Pour puiser dans les couches fondamentales du langage, l’équipe de Starostin commence par une liste établie de concepts fondamentaux et universels issus de l’expérience humaine. Il comprend des significations telles que «roche», «feu», «nuage», «deux», «main» et «humain» parmi 110 concepts au total. À partir de cette liste, les chercheurs utilisent ensuite des méthodes classiques de reconstruction linguistique pour trouver un certain nombre de formes de mots qu’ils associent ensuite à des significations spécifiques de la liste. L’approche, baptisée «reconstruction onomasiologique, » diffère notamment des approches traditionnelles de la linguistique comparée car elle se concentre sur la recherche des mots utilisés pour exprimer un sens donné dans la proto-langue, plutôt que sur la reconstruction des formes phonétiques de ces mots et leur association avec un vague nuage de significations.
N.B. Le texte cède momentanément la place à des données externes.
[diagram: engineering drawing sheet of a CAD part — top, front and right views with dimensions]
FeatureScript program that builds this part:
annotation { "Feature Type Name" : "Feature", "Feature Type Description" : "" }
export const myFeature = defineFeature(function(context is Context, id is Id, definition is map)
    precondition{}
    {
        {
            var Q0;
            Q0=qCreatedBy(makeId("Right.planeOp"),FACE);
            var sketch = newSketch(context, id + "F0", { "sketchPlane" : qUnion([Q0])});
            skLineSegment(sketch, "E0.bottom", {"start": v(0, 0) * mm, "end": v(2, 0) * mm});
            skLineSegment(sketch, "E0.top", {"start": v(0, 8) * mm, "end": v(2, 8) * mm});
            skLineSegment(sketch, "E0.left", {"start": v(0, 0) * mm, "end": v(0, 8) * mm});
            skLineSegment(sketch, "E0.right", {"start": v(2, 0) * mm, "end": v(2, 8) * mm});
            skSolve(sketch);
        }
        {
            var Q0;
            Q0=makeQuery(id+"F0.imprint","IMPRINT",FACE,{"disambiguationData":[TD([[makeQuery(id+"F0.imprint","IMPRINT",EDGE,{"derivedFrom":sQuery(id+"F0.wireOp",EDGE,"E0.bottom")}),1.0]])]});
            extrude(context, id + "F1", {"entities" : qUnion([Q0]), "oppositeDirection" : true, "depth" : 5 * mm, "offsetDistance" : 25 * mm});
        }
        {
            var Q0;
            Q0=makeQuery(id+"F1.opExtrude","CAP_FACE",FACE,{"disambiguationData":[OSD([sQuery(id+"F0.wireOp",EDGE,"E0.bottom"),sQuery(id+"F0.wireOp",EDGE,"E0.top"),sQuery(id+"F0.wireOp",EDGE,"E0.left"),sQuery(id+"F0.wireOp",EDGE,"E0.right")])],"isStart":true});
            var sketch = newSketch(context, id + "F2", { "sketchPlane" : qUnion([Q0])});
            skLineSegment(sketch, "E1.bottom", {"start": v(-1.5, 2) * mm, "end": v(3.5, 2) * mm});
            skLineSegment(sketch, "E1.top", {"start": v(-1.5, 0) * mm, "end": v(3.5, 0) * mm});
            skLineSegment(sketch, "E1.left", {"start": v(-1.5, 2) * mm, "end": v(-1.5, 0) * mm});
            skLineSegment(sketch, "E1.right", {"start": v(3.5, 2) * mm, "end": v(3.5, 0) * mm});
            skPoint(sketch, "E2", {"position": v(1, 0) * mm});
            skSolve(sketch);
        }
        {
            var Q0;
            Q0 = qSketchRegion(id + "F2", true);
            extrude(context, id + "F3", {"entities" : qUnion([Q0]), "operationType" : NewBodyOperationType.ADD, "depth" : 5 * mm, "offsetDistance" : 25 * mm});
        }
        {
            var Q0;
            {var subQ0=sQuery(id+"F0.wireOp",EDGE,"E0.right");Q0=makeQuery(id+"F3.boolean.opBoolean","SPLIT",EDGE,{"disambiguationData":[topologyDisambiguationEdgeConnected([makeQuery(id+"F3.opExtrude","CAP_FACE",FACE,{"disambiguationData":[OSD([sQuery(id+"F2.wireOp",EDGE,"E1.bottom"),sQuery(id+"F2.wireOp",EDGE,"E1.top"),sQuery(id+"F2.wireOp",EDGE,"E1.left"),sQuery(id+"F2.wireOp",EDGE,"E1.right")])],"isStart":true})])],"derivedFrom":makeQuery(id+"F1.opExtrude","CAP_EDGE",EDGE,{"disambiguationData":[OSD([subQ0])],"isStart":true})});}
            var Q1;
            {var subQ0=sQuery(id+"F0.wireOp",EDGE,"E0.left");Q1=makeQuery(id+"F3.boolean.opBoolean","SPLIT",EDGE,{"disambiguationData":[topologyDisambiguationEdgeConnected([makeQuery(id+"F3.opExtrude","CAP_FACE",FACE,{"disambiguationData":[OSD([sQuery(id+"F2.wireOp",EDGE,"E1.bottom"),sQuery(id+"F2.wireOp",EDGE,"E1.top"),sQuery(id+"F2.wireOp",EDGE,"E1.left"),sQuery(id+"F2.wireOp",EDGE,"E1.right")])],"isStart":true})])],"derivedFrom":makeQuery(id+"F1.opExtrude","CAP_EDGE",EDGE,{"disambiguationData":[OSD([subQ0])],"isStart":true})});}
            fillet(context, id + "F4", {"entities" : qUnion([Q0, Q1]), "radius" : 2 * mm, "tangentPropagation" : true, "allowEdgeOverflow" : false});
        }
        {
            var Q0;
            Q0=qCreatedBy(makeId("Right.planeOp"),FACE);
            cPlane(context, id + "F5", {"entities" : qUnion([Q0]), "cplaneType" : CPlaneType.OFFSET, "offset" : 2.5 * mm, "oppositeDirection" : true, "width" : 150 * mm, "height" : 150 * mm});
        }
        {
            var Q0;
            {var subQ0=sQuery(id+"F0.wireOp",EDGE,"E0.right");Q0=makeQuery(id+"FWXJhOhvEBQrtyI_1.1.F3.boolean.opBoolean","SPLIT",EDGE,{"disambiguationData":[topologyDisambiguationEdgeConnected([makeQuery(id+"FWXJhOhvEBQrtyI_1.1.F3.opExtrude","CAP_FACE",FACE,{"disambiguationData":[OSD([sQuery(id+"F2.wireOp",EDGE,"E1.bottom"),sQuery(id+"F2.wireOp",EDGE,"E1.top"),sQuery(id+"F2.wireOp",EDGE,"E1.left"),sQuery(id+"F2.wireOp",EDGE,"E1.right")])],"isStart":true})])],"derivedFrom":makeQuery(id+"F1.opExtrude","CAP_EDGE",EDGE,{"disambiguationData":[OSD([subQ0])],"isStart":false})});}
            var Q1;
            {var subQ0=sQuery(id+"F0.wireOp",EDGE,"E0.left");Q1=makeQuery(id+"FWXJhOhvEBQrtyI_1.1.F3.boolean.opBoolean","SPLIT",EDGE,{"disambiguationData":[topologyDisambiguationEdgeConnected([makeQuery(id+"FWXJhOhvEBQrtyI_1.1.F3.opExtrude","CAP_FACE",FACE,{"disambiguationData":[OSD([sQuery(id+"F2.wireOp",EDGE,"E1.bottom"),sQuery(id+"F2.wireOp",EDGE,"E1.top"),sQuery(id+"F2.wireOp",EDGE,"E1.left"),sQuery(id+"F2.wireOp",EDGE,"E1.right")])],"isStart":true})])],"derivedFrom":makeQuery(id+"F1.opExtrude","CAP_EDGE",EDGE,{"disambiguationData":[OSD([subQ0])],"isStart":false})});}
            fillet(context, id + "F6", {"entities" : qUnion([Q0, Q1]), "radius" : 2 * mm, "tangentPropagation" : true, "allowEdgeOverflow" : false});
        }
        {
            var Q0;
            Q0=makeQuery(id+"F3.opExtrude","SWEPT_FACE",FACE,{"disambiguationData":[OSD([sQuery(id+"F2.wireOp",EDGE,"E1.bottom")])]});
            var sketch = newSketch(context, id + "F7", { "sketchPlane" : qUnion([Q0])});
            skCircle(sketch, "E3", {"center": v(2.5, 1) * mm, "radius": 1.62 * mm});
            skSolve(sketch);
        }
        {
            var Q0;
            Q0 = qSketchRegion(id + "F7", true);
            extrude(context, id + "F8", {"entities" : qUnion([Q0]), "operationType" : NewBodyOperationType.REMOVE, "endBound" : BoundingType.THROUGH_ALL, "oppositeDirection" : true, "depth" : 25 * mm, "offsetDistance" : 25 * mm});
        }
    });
Leur dernière reclassification de la famille indo-européenne, qui applique le principe onomasiologique et a été publiée dans la revue Linguistique, ont confirmé des généalogies bien documentées dans la littérature. Des recherches similaires sur le groupe linguistique altaïque eurasien, dont la proto-langue remonte à environ 8 000 ans, ont confirmé un signal positif d’une relation entre la plupart des principales branches de l’altaïque – turc, mongolique, toungouse et japonais. Cependant, il n’a pas réussi à reproduire une relation précédemment publiée entre le coréen et les autres langues du groupe altaïque. Cela pourrait signifier que les nouveaux critères étaient trop stricts ou (moins probable) que les regroupements précédents étaient incorrects.
Alors que les chercheurs testent et reconstruisent les branches du langage humain, l’un des objectifs ultimes est de comprendre les chemins évolutifs que les langues suivent au fil des générations, tout comme les biologistes évolutionnistes le font pour les organismes vivants.
« L’un des avantages de la reconstruction historique des langues est qu’elle est capable de faire ressortir beaucoup d’informations culturelles », déclare Starostin. « Reconstruire sa phylogénie interne, comme nous le faisons dans ces études, est la première étape d’une procédure beaucoup plus large consistant à essayer de reconstruire une grande partie du stock lexical de cette langue, y compris son lexique culturel. »
Les références:
« Le test de permutation appliqué aux reconstructions lexicales soutient partiellement la macrofamille linguistique altaïque » par Alexei S. Kassian, George Starostin, Ilya M. Egorov, Ekaterina S. Logunova et Anna V. Dybo, 1 juin 2021, Sciences humaines évolutives.
DOI : 10.1017/ehs.2021.28
« Radiation rapide des langues indo-européennes internes : une approche avancée de la lexicostatistique indo-européenne » par Alexei S. Kassian, Mikhail Zhivlov, George Starostin, Artem A. Trofimov, Petr A. Kocharov, Anna Kuritsyna et Mikhail N. Saenko, 18 juin 2021, Linguistique.